Business Strategy and Outlook
TechnipFMC has cultivated a reputation as a top provider for subsea equipment and services, a factor that’s crucial in a space where customers seek solutions for some of the most challenging engineering problems in the world. The firm’s recent spinoff of its Technip Energies sector (representing the firm’s onshore E&C business) has transformed TechnipFMC into a pure-play technology and service provider for the offshore market. The firm still holds a 7% share in Technip Energies, but management intends to exit its ownership position by the end of 2022. Moving forward, TechnipFMC intends to focus on its integrated services like its iFEED studies for front-end engineering and design and its iEPCI program, among other specialized offerings.
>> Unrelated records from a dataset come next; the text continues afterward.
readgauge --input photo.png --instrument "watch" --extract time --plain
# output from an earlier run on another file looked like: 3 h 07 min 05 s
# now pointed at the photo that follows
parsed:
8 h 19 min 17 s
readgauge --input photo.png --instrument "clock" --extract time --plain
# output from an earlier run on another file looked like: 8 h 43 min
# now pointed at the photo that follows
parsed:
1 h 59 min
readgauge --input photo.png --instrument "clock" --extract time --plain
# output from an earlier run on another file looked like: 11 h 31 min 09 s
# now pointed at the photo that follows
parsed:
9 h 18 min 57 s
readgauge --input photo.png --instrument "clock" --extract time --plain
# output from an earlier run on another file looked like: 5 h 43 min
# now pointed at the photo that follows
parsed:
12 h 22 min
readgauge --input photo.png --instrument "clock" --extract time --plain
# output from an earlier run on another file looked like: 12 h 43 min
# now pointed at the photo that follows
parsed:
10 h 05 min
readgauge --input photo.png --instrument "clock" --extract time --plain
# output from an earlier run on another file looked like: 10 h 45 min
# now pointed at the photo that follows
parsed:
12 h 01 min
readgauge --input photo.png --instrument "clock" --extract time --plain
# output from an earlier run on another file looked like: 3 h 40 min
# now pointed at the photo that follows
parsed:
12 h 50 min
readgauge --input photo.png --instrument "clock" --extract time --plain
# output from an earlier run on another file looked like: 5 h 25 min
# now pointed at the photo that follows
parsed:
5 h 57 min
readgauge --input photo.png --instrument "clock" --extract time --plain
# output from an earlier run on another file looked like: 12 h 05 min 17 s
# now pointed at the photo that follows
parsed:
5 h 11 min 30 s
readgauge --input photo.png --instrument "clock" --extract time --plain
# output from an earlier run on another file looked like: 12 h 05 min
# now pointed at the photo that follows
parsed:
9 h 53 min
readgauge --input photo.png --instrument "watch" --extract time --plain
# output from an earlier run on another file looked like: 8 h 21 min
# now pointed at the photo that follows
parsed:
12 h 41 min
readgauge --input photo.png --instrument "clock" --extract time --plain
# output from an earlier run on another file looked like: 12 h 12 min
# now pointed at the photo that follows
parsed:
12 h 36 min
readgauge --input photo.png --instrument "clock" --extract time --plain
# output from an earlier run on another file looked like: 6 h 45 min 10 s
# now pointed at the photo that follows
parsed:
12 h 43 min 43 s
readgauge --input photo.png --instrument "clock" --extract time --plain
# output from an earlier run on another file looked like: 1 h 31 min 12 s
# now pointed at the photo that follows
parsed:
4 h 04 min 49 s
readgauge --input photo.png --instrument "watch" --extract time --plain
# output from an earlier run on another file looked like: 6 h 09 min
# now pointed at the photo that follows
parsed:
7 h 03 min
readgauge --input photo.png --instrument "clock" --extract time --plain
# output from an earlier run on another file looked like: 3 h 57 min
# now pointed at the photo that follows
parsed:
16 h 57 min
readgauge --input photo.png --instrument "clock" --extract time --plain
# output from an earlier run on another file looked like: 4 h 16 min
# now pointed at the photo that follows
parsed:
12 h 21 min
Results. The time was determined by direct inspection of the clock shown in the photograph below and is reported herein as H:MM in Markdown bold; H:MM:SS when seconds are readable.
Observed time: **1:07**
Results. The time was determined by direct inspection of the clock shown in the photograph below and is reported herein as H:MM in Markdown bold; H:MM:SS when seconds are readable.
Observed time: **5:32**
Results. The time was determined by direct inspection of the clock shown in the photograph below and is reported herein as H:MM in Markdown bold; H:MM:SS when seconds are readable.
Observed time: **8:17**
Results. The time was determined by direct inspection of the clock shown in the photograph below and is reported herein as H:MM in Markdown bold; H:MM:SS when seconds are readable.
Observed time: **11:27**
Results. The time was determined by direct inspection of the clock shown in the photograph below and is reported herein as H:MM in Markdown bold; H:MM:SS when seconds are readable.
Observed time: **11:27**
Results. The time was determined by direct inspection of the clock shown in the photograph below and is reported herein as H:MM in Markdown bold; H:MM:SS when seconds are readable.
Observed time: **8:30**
Through these, the firm can work with customers from early phase design through the life of the field. TechnipFMC ultimately aims to simplify subsea field layouts by acting as a one-stop shop for offshore producers, which, if successful, will reduce wellsite costs and production times for operators while creating a stickier, more profitable customer base for the firm.
So far, the firm appears to be executing well in its integration strategy. It’s dominated competitors in winning contracts over the last few years, posting record order intake in 2019 and winning over half of subsea tree contracts awarded in 2020. As of third quarter 2021, about two thirds of TechnipFMC’s active front-end engineering (FEED) studies were integrated projects. If the firm continues this trajectory, its integration strategy could lead to outperformance compared with its peers in the subsea industry, at least in the near term. Investment in offshore oil and gas production is projected to increase over the next five years, which will provide ample opportunity for TechnipFMC to further cement its positioning as a leading subsea technology and services provider.
Financial Strength
TechnipFMC is in solid financial health. While the firm is no longer in negative net debt due to its spinoff of Technip Energies (which operates with substantial cash balances), at $2 billion, its debt burden still is not large. About 75% of this will come due over the next five years, mostly due to a $600 million note maturing in 2026. At the last reporting period, TechnipFMC had about $1.2 billion of cash on hand, and nearly $1 billion available on its credit facility. Management intends to liquidate its remaining position in Technip Energies (currently around 2%) over the next year and use the proceeds to pay off some of its remaining debt. Net debt to EBITDA is expected to remain below 1 times over the next five years.
Bulls Say’s
- TechnipFMC will derive a first-mover advantage from its Subsea 2.0 solution by delivering cost-saving subsea equipment and services to its customers.
- The firm is well positioned to capitalize on the significantly growing demand for integrated services which, beyond expanding its already significant market share will provide downcycle protection, as well.
- Increased investment in offshore production will provide ample opportunity for TechnipFMC to secure more long-term contracts that will continue driving value in the event of a future slowdown.
Company Profile
TechnipFMC is the largest provider of integrated deep-water offshore oil and gas development solutions, offering the full spectrum of subsea equipment and subsea engineering and construction services. The company also provides various surface equipment used with onshore oil and gas wells. TechnipFMC originated with the 2017 merger of predecessor companies Technip and FMC Technologies.